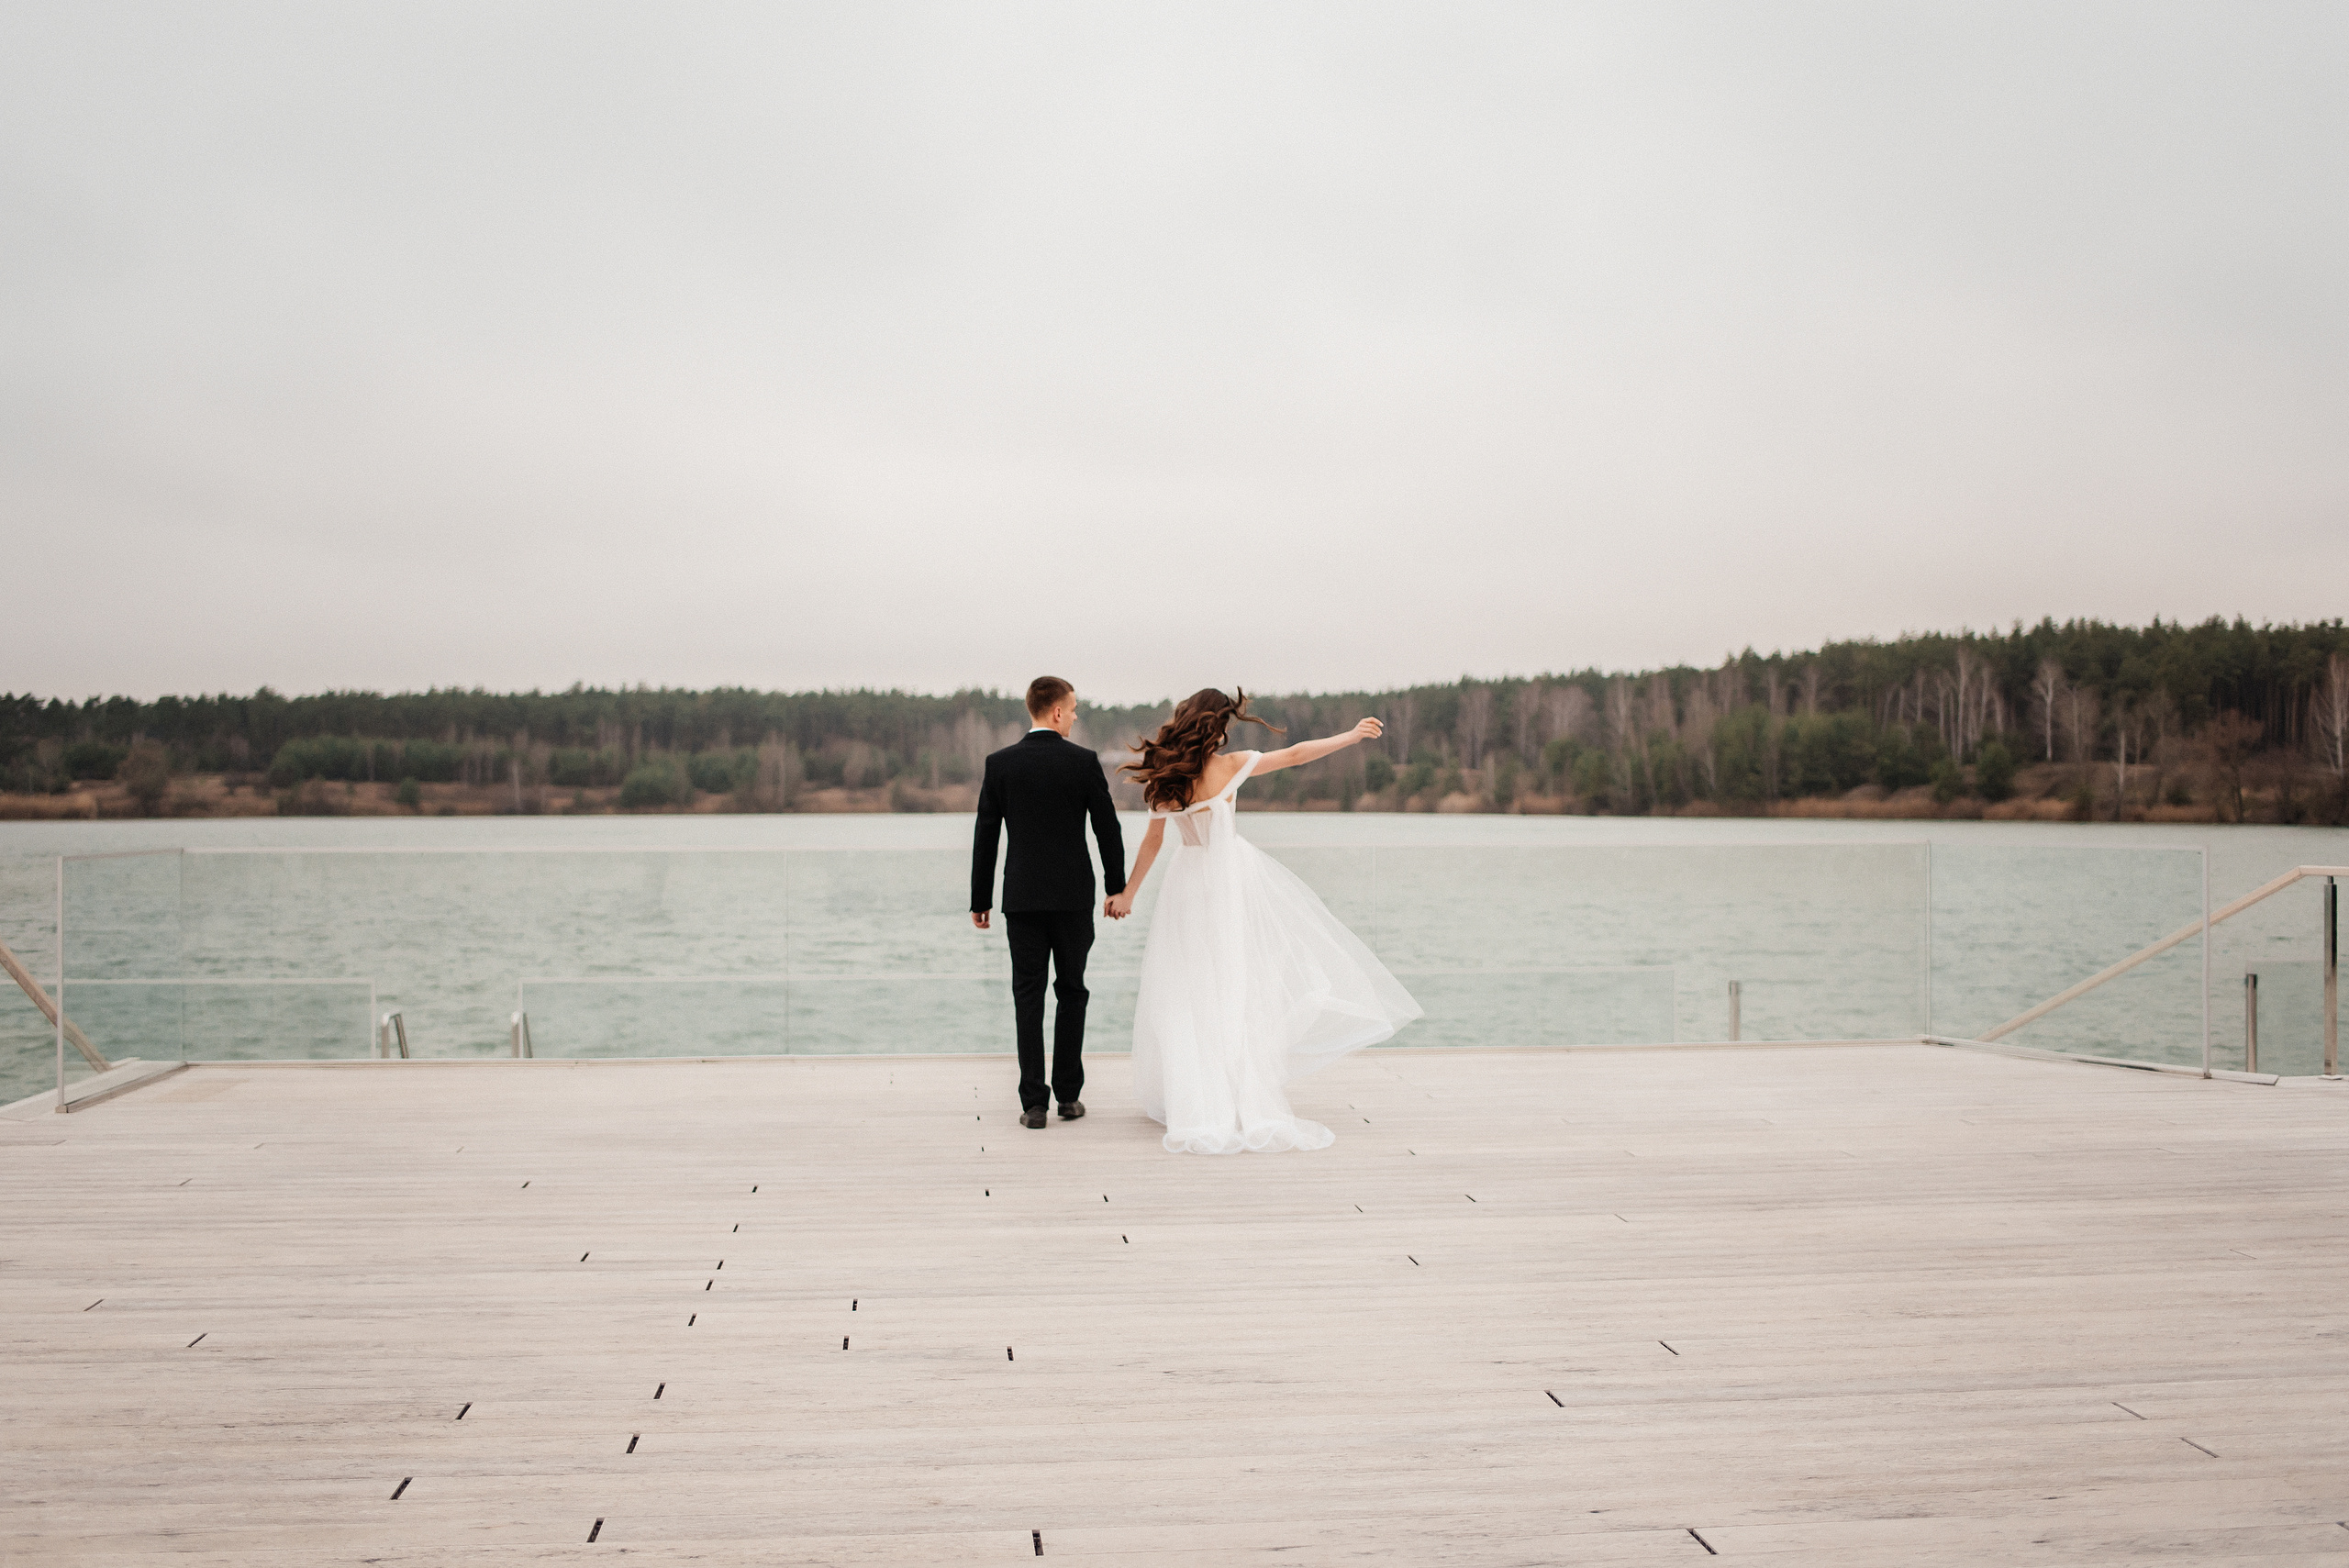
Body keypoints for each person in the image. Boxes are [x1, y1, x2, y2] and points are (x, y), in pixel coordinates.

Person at [1110, 688, 1420, 1153]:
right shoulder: (1229, 766)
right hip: (1227, 882)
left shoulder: (1164, 775)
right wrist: (1351, 736)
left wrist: (1129, 892)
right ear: (1218, 725)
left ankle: (1195, 1097)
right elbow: (1295, 755)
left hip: (1186, 883)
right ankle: (1236, 1094)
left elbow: (1153, 841)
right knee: (1236, 986)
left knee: (1189, 989)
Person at [970, 676, 1128, 1129]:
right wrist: (1115, 887)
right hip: (1074, 898)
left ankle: (1033, 1104)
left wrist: (980, 898)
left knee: (1028, 997)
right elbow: (1107, 829)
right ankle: (1069, 1096)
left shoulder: (1000, 764)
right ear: (1056, 712)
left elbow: (986, 836)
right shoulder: (1083, 762)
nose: (1076, 716)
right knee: (1072, 990)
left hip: (1020, 899)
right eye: (1074, 708)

● ● ● ● ●

[WORK TO COMPLETE]
Set down every entry above again exactly, dropping each picture.

[EXERCISE ANSWER]
Body keypoints for each person in the image. Boxes are [x1, y1, x2, y2] and points are (x, y), in pixel coordinates.

Person at [1110, 688, 1420, 1153]:
right shoulder: (1229, 766)
right hip: (1227, 882)
left shoulder: (1164, 775)
right wrist: (1351, 736)
left wrist: (1129, 892)
right ear: (1218, 725)
left ankle: (1195, 1097)
right elbow: (1295, 755)
left hip: (1186, 883)
right ankle: (1236, 1094)
left elbow: (1153, 841)
right knee: (1236, 986)
left knee: (1189, 989)
Person at [970, 676, 1128, 1129]:
right wrist: (1115, 887)
right hip: (1074, 898)
left ankle: (1033, 1104)
left wrist: (980, 898)
left knee: (1028, 997)
right elbow: (1107, 829)
right ankle: (1069, 1096)
left shoulder: (1000, 764)
right ear: (1056, 712)
left elbow: (986, 836)
right shoulder: (1083, 762)
nose: (1076, 716)
right knee: (1072, 990)
left hip: (1020, 899)
right eye: (1074, 708)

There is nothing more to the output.